Advances in medical treatment not available during the earlier stage of the COVID-19 pandemic likely altered the course of infection and limited the generalizability of results in the Luger et al study (2), where corticosteroid therapy was not administered. Lack of correlation of the observed persistent CT findings to clinical data, such as patient symptoms and pulmonary function tests, leaves unanswered the important question, "What is the clinical relevance of these CT findings?" Given the frequency of respiratory symptoms in COVID-19 survivors with PASC, with its attendant morbidity magnified on a global scale, large-scale national trials have begun to address this and other important questions.

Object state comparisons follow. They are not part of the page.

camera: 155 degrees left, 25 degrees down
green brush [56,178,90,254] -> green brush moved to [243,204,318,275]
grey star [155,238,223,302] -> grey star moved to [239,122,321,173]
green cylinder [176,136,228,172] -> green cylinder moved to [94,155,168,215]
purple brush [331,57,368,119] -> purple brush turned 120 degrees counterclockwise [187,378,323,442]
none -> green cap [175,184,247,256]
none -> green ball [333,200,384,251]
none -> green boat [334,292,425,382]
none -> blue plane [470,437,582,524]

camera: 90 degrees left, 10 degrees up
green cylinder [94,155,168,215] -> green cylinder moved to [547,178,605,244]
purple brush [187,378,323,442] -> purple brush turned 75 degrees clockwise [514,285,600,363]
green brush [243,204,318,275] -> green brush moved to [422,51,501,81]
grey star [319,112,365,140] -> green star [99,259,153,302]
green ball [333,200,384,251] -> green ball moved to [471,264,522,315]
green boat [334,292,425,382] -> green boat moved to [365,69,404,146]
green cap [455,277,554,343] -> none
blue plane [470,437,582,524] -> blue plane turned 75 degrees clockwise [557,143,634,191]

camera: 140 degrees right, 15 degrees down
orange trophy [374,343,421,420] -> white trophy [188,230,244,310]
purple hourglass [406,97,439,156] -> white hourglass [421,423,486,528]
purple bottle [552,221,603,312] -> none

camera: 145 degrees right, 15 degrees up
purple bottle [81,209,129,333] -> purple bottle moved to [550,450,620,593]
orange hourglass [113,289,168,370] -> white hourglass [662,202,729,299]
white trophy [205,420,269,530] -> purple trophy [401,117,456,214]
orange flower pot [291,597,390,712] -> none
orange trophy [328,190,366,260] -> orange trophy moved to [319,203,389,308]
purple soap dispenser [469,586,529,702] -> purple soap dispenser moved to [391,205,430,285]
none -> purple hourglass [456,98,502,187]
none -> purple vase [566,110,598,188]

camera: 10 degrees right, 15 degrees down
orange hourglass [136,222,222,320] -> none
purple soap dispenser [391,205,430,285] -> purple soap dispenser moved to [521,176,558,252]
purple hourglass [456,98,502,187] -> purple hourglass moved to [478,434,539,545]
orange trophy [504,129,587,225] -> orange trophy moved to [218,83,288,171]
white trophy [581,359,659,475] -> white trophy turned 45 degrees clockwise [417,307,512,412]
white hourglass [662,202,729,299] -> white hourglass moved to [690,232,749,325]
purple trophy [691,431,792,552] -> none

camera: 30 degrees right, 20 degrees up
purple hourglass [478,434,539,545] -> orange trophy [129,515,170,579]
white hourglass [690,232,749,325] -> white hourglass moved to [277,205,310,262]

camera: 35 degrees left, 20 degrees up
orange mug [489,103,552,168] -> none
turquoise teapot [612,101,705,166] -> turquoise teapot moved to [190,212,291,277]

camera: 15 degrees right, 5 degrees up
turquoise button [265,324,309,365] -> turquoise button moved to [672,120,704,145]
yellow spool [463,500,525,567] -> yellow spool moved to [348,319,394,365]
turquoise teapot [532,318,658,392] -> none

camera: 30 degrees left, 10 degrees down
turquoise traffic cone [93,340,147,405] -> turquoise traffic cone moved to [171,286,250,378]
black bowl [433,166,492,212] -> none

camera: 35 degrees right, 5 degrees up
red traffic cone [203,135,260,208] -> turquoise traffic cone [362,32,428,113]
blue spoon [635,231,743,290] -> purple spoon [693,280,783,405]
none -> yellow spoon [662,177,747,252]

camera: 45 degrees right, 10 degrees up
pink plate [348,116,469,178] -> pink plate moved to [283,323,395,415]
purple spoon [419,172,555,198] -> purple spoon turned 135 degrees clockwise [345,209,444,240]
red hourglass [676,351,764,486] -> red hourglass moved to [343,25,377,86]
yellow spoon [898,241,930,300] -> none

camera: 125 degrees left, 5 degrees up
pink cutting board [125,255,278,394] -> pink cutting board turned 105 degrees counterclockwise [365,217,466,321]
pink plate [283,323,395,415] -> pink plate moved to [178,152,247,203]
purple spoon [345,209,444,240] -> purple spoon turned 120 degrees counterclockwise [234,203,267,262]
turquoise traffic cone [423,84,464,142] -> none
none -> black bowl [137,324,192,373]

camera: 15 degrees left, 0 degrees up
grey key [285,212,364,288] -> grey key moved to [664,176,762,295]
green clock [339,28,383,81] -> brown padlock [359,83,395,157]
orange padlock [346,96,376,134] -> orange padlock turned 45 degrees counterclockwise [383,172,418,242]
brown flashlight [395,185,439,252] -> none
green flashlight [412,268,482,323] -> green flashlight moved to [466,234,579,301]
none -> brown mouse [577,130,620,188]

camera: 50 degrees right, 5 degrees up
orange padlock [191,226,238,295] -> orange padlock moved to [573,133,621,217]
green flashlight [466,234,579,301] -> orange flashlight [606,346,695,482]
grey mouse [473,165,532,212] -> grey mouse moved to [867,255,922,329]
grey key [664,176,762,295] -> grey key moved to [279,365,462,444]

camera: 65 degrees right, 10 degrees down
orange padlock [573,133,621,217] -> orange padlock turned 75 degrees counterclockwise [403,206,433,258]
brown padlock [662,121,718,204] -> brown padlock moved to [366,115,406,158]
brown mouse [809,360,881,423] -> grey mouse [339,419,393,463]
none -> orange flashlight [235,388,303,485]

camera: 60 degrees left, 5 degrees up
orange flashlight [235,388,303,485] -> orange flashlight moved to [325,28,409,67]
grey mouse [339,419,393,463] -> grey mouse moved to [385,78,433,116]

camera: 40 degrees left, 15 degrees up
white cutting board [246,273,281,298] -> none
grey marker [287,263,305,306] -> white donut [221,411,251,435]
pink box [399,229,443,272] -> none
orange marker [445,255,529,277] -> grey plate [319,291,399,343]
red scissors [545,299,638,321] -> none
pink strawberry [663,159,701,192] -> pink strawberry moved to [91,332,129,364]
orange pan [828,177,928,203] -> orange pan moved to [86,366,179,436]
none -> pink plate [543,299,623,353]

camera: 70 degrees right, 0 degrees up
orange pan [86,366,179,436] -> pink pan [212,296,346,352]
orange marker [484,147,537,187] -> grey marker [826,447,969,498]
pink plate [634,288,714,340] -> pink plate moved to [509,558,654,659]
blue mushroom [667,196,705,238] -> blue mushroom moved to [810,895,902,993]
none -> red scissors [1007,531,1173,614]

The United Kingdom Interstitial Lung Disease–Long Covid Study (9) is a prospective multicenter observational study that will enroll 12 000 patients with stratified severity of COVID-19; the study’s primary objective is to determine the prevalence of interstitial lung disease at 12 months after infection and whether clinical severity correlates with CT findings. In the United States, the National Institutes of Health–sponsored Researching COVID to Enhance Recovery (RECOVER) initiative on PASC (10) will enroll 17 680 adults with COVID-19 and aggregate both retrospective and prospective data using an ambi-directional longitudinal study design. Radiography, CT, and MRI are embedded as integral components of patient assessment algorithms. The purpose of RECOVER is to characterize the spectrum of PASC symptoms and define its incidence, prevalence, and underlying mechanism with the study’s overarching goal to better treat and prevent the development of PASC.